• [Excerpt to read]:
Postby Ben D » Fri Jan 06, 2012 11:55 pm

“Zombie” Fly Parasite Killing Honeybees

]By Katherine Harmon | January 3, 2012 | 13

Image
A parasitic fly landing on a honeybee. Courtesy of Christopher Quock

A heap of dead bees was supposed to become food for a newly captured praying mantis. Instead, the pile ended up revealing a previously unrecognized suspect in colony collapse disorder—a mysterious condition that for several years has been causing declines in U.S. honeybee populations, which are needed to pollinate many important crops. This new potential culprit is a bizarre—and potentially devastating—parasitic fly that has been taking over the bodies of honeybees (Apis mellifera) in Northern California.

John Hafernik, a biology professor at San Francisco State University, had collected some belly-up bees from the ground underneath lights around the University’s biology building. “But being an absent-minded professor,” he noted in a prepared statement, “I left them in a vial on my desk and forgot about them.” He soon got a shock. “The next time I looked at the vial, there were all these fly pupae surrounding the bees,” he said. A fly (Apocephalus borealis) had inserted its eggs into the bees, using their bodies as a home for its developing larvae. And the invaders had somehow led the bees from their hives to their deaths. A detailed description of the newly documented relationship was published online Tuesday in PLoS ONE.

The team performed a genetic analysis of the fly and found that it is the same species that has previously been documented to parasitize bumblebee as well as paper wasp populations. That this parasite hasn’t previously been reported as a honeybee killer came as a surprise, given that “honeybees are among the best-studied insects of the world,” Hafernik said. “We would expect that if this has been a long-term parasite of honeybees, we would have noticed.”

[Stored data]
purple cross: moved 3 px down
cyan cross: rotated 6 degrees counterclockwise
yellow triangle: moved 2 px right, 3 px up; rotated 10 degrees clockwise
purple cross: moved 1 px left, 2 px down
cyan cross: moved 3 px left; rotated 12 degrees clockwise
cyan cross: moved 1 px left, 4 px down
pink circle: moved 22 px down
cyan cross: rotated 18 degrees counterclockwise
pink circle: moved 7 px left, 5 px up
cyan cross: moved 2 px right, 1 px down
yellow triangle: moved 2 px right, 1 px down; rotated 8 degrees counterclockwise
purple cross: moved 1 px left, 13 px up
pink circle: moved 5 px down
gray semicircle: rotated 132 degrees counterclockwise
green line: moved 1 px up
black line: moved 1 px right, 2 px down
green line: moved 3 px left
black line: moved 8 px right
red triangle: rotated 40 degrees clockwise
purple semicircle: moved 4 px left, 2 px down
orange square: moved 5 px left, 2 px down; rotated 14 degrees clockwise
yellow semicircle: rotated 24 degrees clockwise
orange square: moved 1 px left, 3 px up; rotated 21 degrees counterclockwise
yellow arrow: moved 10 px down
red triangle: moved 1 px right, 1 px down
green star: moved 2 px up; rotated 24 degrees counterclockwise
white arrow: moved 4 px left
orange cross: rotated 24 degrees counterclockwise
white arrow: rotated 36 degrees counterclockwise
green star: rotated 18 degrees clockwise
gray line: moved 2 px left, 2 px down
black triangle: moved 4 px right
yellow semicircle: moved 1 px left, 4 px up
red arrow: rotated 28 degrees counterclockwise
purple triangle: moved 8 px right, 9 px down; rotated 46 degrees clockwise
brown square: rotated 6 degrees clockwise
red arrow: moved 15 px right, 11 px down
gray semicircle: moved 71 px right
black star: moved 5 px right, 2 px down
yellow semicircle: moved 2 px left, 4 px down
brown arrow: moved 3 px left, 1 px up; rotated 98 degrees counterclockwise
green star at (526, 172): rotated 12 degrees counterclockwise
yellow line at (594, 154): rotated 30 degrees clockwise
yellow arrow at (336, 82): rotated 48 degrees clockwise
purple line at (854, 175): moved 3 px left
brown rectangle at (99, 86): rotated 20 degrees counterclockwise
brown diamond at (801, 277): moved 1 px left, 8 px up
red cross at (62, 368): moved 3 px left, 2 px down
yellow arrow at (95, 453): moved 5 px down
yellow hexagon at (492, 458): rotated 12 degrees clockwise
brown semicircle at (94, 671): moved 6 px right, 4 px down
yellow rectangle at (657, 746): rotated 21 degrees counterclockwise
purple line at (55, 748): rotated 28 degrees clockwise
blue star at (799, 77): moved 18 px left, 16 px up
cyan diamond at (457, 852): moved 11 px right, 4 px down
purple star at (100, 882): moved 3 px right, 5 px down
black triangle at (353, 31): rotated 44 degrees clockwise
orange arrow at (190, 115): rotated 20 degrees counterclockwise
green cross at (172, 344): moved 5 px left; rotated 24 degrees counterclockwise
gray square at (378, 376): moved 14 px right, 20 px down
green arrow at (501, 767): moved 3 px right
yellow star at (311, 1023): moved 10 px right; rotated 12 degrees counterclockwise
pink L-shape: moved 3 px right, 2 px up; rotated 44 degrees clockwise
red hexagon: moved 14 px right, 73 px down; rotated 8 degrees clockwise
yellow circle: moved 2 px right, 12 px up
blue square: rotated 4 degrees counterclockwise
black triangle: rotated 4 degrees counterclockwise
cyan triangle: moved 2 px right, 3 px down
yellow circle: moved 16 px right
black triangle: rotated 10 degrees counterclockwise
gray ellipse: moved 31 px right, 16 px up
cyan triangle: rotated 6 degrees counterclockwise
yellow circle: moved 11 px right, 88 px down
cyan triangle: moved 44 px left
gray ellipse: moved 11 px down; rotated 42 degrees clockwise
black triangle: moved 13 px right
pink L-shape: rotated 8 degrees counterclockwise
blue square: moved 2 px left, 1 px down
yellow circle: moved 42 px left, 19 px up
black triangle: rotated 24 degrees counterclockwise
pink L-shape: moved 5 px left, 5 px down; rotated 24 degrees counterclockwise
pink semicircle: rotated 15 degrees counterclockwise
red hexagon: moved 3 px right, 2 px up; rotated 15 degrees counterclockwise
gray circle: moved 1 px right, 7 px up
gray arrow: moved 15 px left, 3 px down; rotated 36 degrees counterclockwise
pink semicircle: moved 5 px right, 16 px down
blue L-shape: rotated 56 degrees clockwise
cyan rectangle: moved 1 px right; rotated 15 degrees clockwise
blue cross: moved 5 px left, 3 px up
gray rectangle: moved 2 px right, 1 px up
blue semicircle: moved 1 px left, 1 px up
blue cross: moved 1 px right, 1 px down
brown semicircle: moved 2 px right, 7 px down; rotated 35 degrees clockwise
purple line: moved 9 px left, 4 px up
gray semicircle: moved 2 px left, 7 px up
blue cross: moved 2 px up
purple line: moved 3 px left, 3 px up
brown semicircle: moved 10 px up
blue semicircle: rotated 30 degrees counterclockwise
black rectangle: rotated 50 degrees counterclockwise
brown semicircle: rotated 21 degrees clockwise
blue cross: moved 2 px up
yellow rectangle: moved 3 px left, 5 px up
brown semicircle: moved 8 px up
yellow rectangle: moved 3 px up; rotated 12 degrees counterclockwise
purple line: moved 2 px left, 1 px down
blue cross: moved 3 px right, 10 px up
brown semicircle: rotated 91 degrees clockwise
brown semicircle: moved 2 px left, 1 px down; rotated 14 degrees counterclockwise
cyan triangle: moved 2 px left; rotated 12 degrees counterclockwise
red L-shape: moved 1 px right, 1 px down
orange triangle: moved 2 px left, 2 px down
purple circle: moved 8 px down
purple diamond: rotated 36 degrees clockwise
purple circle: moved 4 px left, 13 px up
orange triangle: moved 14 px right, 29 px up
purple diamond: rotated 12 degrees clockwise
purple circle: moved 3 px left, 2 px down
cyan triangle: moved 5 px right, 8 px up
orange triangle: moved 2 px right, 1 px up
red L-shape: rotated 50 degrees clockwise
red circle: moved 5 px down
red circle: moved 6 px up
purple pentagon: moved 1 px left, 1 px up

• [Activities]:
- 1) Using the article on the honeybee parasite, decide whether each statement agrees with it: (a) Hafernik gathered the dead bees from the ground under lights around the university's biology building; (b) the pile of dead bees was meant to feed a newly captured spider; (c) genetic analysis showed the fly to be a species never documented before. Answer yes or no for each, quoting the words that decide it.
- 2) Reproduce the passage of the honeybee parasite article starting at "John Hafernik, a" and ending at "in PLoS ONE.".

• [Answers for the tasks]:
- 1)
(a) Yes: "had collected some belly-up bees from the ground underneath lights around the University’s biology building"
(b) No: "A heap of dead bees was supposed to become food for a newly captured praying mantis."
(c) No: "it is the same species that has previously been documented to parasitize bumblebee as well as paper wasp populations"

- 2)
John Hafernik, a biology professor at San Francisco State University, had collected some belly-up bees from the ground underneath lights around the University’s biology building. “But being an absent-minded professor,” he noted in a prepared statement, “I left them in a vial on my desk and forgot about them.” He soon got a shock. “The next time I looked at the vial, there were all these fly pupae surrounding the bees,” he said. A fly (Apocephalus borealis) had inserted its eggs into the bees, using their bodies as a home for its developing larvae. And the invaders had somehow led the bees from their hives to their deaths. A detailed description of the newly documented relationship was published online Tuesday in PLoS ONE.